[[ EXCERPT, beginning ]]

Lagrange Multipliers & KKT - Optimization When You Can't Move Freely
Helpful context:
- Gradients & Partial Derivatives - Slopes in Every Direction at Once
- Convexity - When Local Minimum Means Global Minimum
You manage a small factory. You want to maximize production output. You can hire more workers or buy more machines - but your total budget is fixed at $100,000. Output is a function of workers and machines, but not just any combination is affordable.
You want to find the fastest route between two cities. You want to minimize travel time. But you cannot fly in a straight line - you must stay on the road network.
You want to find the point on the unit circle that is farthest northeast. The objective is clear (maximize $x + y$) and the constraint is clear (stay on $x^2 + y^2 = 1$). But substituting the constraint into the objective produces $\sqrt{1-y^2} + y$, which while solvable, has obscured all the geometric insight.
These are all constrained optimization problems: optimize $f$ subject to $g = c$. The naive approach - substitute the constraint directly into the objective and reduce dimensions - often produces messy algebra that hides what is really happening. There is a better approach, one that adds a new variable instead of eliminating one, and in doing so reveals the deep relationship between the objective and the constraint at the optimum.
Section 1: The Geometry of the Constrained Problem
Start with the simplest version: maximize $f(x, y)$ subject to the equality constraint $g(x, y) = c$.
Think about what the constraint means geometrically. The equation $g(x, y) = c$ defines a curve in the plane - the feasible set. You cannot optimize freely over all of $\mathbb{R}^2$; you must stay on this curve.
Now think about the objective. The level curves of $f$ - the sets $\{(x,y) : f(x,y) = k\}$ for various values of $k$ - form a family of curves filling the plane. As $k$ increases, these level curves shift (in a direction that depends on $f$). You want to find the largest $k$ for which the level curve $f = k$ still intersects the constraint curve $g = c$.
At the optimal point, something geometric happens: the level curve of $f$ and the constraint curve must be tangent. They touch but do not cross.

[[ EXCERPT, end ]]
[[ DATA EXTRACT, beginning ]]

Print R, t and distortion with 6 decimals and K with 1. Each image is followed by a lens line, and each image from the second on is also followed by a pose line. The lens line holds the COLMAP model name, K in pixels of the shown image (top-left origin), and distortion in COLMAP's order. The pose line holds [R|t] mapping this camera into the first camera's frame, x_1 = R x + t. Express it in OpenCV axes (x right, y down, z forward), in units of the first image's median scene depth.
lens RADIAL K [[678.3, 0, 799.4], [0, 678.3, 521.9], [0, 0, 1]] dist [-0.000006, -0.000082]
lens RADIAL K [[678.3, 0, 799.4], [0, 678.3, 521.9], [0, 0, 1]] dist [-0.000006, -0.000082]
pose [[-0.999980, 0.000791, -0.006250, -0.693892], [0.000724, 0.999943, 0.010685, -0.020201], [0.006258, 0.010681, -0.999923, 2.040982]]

[[ DATA EXTRACT, end ]]
[[ DATA EXTRACT, beginning ]]

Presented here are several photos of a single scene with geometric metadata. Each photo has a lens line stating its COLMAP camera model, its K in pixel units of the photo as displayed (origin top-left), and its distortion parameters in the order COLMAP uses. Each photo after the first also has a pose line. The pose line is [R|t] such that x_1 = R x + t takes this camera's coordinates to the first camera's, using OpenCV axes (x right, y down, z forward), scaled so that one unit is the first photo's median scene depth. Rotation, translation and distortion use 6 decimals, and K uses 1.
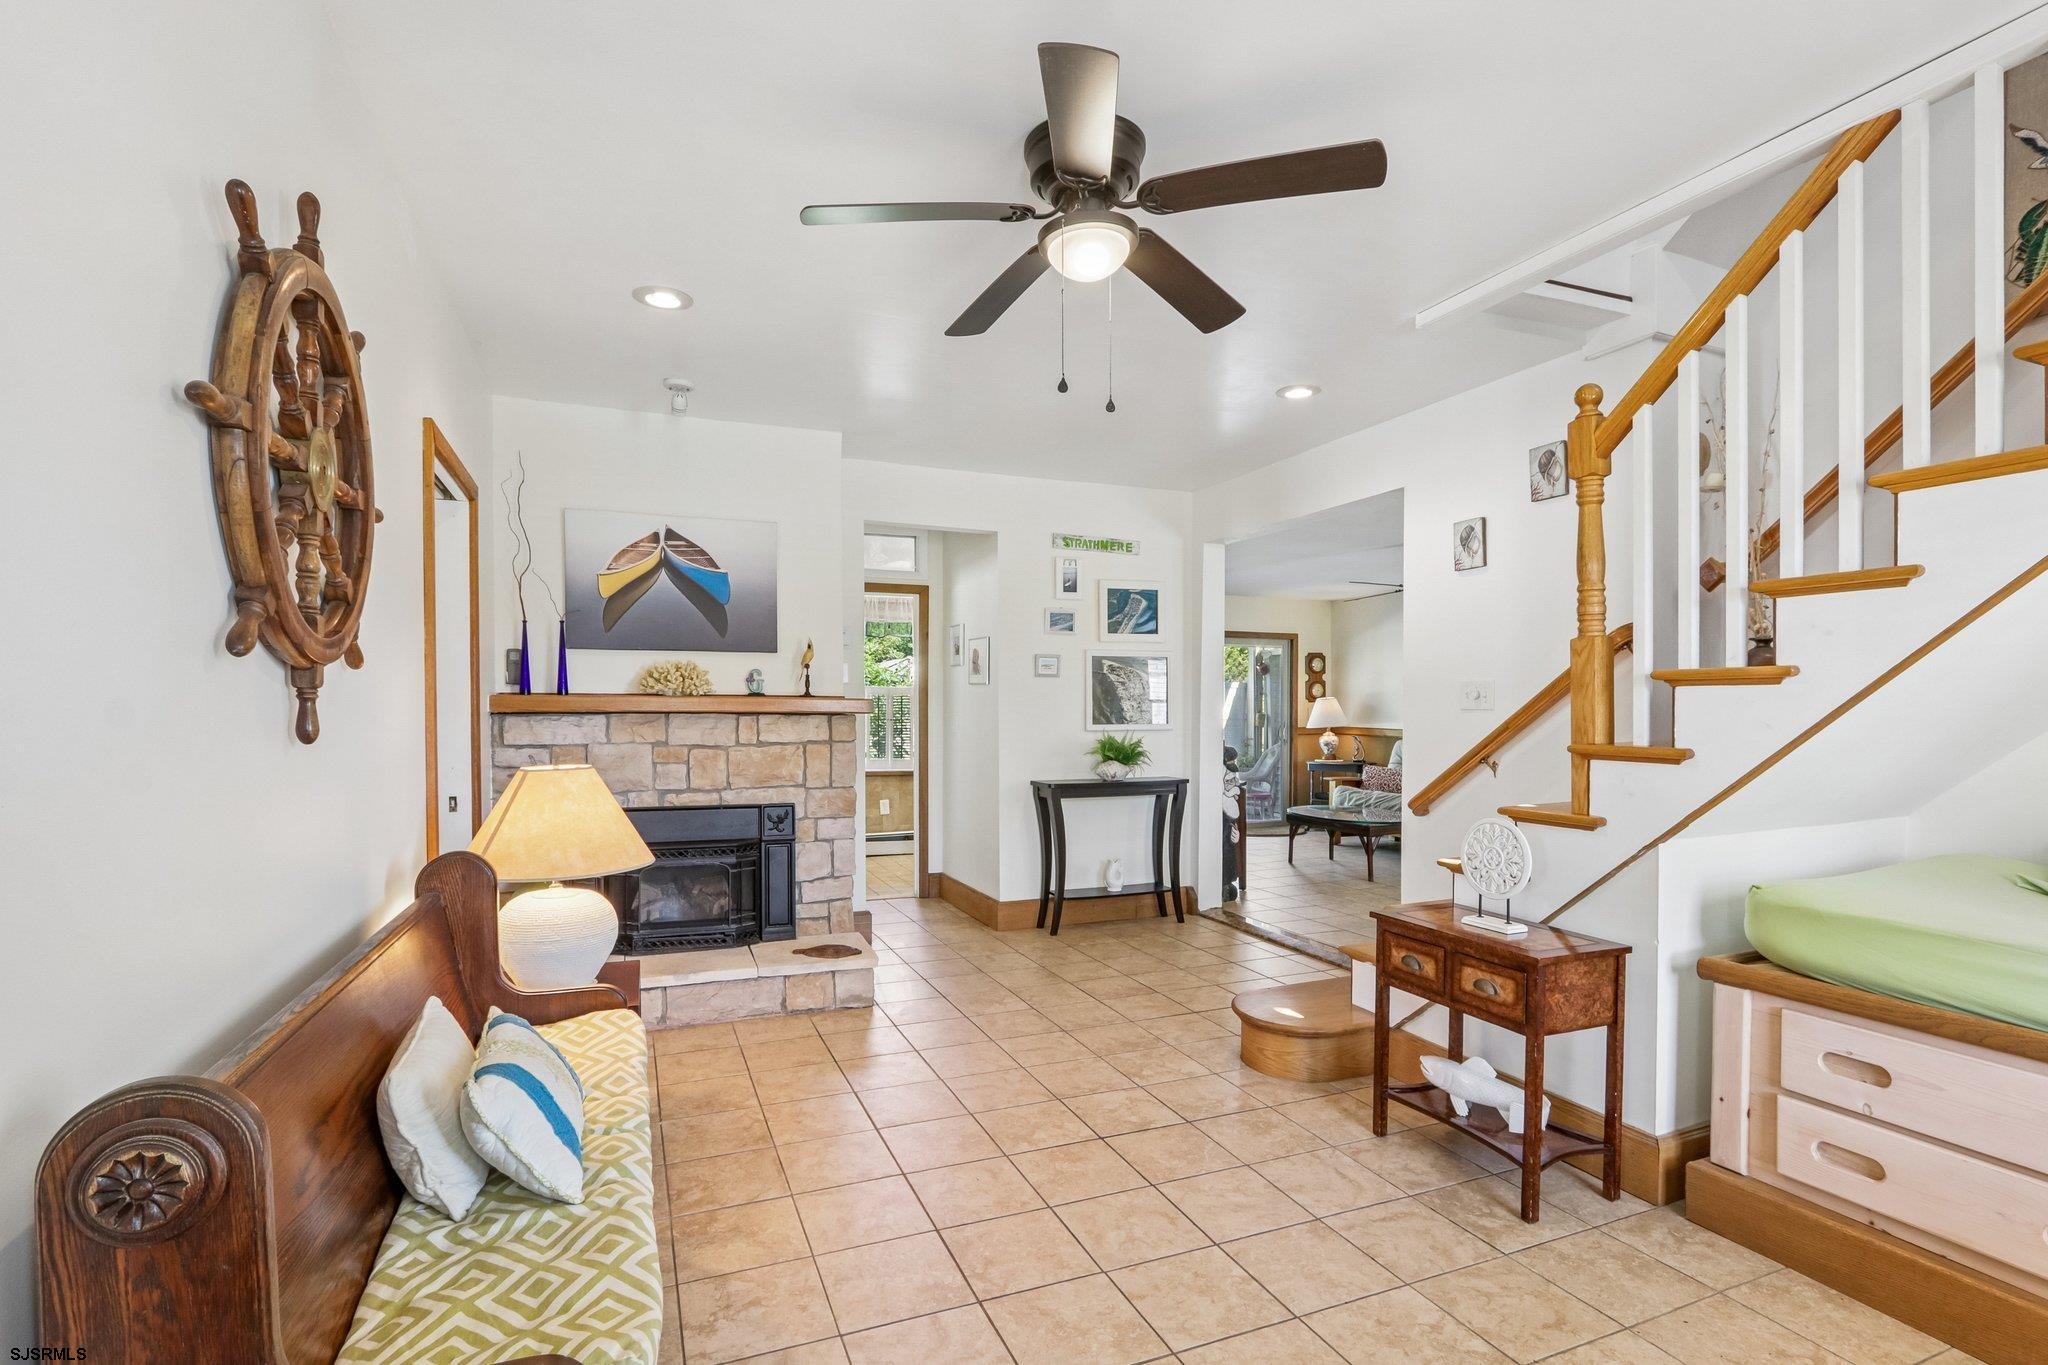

[[ DATA EXTRACT, end ]]

DESCRIPTION OF THE TASK: In the text on Lagrange multipliers, what relationship must the level curve of f and the constraint curve have at the optimal point?

RESPONSE TO THE EXERCISE: They must be tangent: they touch but do not cross.